Some other man’s crazy. The thought of her being some other man’s crazy felt like a big truck ran into his chest. The thought of any man but him touching Lexie suddenly made him feel crazy. It spun his head and made his face hot.
He took off toward the other end of the rink, dangling a puck in the curve of his blade as he skated a familiar pattern between orange cones. He wanted peace. He didn’t want crazy. Not in his life. Not in his head. Not hitting him like a truck.
The cool air brushing his cheeks and pushing his hair from his forehead felt good against his flushed face. He shot into the net, then skated around the boards and picked up another puck on the goal line. This time as he approached the cones, he plowed over the first and tripped over the second, almost falling on his ass. Chaos and crazy rushed across his hot skin, squeezing his chest and making him drop his stick. He’d never felt so muddled in his life. So out of control, not even when he’d listened to Lexie’s schemes or read her bossy texts. Not when he listened to her laughter or crazy stories of making clothes for chickens or chasing pigs.
He shoved one glove in his armpit and picked up his stick. He would never hear her laughter or wild stories. He would never touch her face or kiss her lips. The thought of another man looking into her eyes as he made love to her made him stop in a spray of ice. The thought of Yum Yum jumping in another man’s lap and crunching his nuts as she searched for the perfect place to lay her hairless body brought him upright.

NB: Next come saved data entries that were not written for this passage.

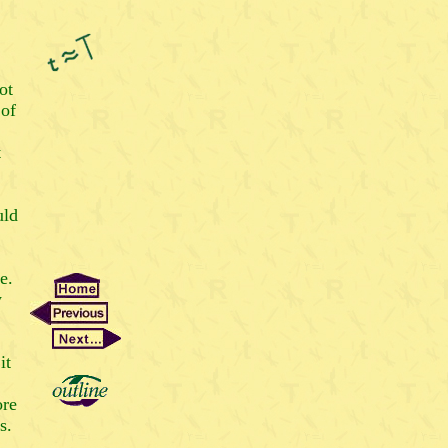
ot
 of
t
uld
e.
w
it
ore
s.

Lexie was crazy but his life without her was the worst kind of crazy. It made him want to beat his head against a wall. In two short months, she’d caused him nothing but drama. Hot, sweet chaos that he couldn’t imagine living without.
The thought of her never waving to him from the third tier squeezed his chest and sent him skating toward the tunnel. He stepped onto the mats and moved past the rack of carefully honed hockey sticks. He’d wanted a life without chaos. He didn’t know what that felt like or what it meant anymore. He only knew that he wanted a life with Lexie in it.
In the dressing room, he unlaced his skates and shed his gear. Perspiration soaked the armpits of his practice sweats and wet his back where his shoulder pads had rested. He quickly exchanged the sweatshirt for a Nike hoodie and grabbed his running shoes. He headed out of the locker room, hopping on one foot and then the other as he moved down the tunnel toward the exit. He needed to breathe. He needed fresh air. He needed to stop her.
John stuck his head out of the manager’s office and called after him, “Where are you going in such a rush?”